Army Geospatial Center

An aerial view of the National Geospatial-Intelligence Agency Campus East complex being constructed at Fort Belvoir North Area, Va., June 30, 2010. Along with NGA, the U.S. Army Corps of Engineers Baltimore District and part of the North Atlantic Division are managing design and construction of the $1.7 billion facility as part of Base Realignment and Closure 2005 programs at and around Fort Belvoir. Photo courtesy of the U.S. Army Corps of Engineers, Marc Barnes

“That’s pretty much why we exist today – the change of mission to bring about this geospatial enterprise,” he said. “ASA(ALT) brought us in and made us a part of their processes and their system of systems’ solutions across their programs of record.”

NGA has also been a key partner in developing the AGC’s support to Geospatial Visualization Enterprise Services across all of the DoD and the intelligence community. The center successfully developed pilots and prototypes on ways to deliver geospatial information across a number of agencies, Burkhardt said.

But that’s not all.

“We negotiated enterprise license agreements with the Environmental Systems Research Institute for Distributed Common Ground System-Army and USACE, allowing both to enjoy significant cost savings and bring about enterprise capabilities that they will be able to use to streamline their operations over the next couple of years,” he added.

The AGC had additional accomplishments as well, to include being the first to provide its water resource database in the new enterprise’s geodatabase standards.  This asset allows combatant commands, the State Department, and others to use the data to better understand water resources, particularly in Afghanistan, but also other places around the globe where potable water is an issue.

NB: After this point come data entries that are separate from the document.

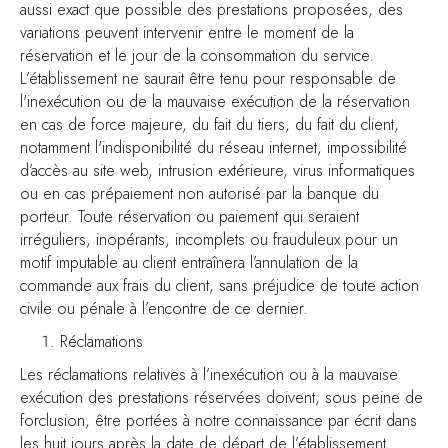
aussi exact que possible des prestations proposées, des
variations peuvent intervenir entre le moment de la
réservation et le jour de la consommation du service.
L’établissement ne saurait être tenu pour responsable de
l'inexécution ou de la mauvaise exécution de la réservation
en cas de force majeure, du fait du tiers, du fait du client,
notamment l'indisponibilité du réseau internet, impossibilité
d’accès au site web, intrusion extérieure, virus informatiques
ou en cas prépaiement non autorisé par la banque du
porteur. Toute réservation ou paiement qui seraient
irréguliers, inopérants, incomplets ou frauduleux pour un
motif imputable au client entraînera l’annulation de la
commande aux frais du client, sans préjudice de toute action
civile ou pénale à l’encontre de ce dernier.
Réclamations
Les réclamations relatives à l’inexécution ou à la mauvaise
exécution des prestations réservées doivent, sous peine de
forclusion, être portées à notre connaissance par écrit dans
les huit jours après la date de départ de l’établissement.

“Having this database online increases our ability to provide reachback support where folks actually know what we know, and know what we don’t know,” Burkhardt said.

If anything, one of the biggest surprises for Burkhardt is that the enterprise mission is picking up momentum faster than he anticipated in its first full year of operation.

“We’ve always had a very high-quality workforce in the sciences and the engineering realms, and the mix helps us to continue to serve the warfighter and the nation efficiently and effectively.”

“We have a very talented group of people that are focused on what our warfighters’ needs are today; we’ve hired some terrific, young former Soldiers; we’ve hired some terrific young academics,” he said. “We’ve always had a very high-quality workforce in the sciences and the engineering realms, and the mix helps us to continue to serve the warfighter and the nation efficiently and effectively.”

This success has become exponential with the increased communication and cooperation of different agencies working in conjunction with the AGC.

The backbone of this success, Burkhardt said, is that the teammates who make up the AGC are so well versed in their individual disciplines.

In many ways, this translates to dollars and cents across the DoD.

“The secretary of defense wants to find $100 billion in savings across DoD,” Burkhardt said. “We are poised to provide geospatial enterprise capabilities across all Army systems, which will save terrific amounts of money across their programs and bring about greater effectiveness.”

Looking into the future, however, there is definitely room for the AGC to grow and become even more effective, he said.  One of these areas is the ability to tap into its potential for extracting additional useful information from all of the data that the AGC collects.

“We’ve been focused on providing data downrange to Soldiers who are in harm’s way, but there are additional impacts that can be felt by some of the things we can do with that data, making it easier for Soldiers to use elevation data to ease troop movement, improve their intervisibility with the enemy, and placement of sensors.  We haven’t exploited these areas, but expect to do so,” Burkhardt said.

Another area for improvement and growth is human social cultural integration.

“One of the things that really strikes me is that if you look at this organization, it had a topographic community focus for many, many years,” he said. “It has really transcended into a broad, warfighting, decision-making focus, using geospatial as its knowledge base.”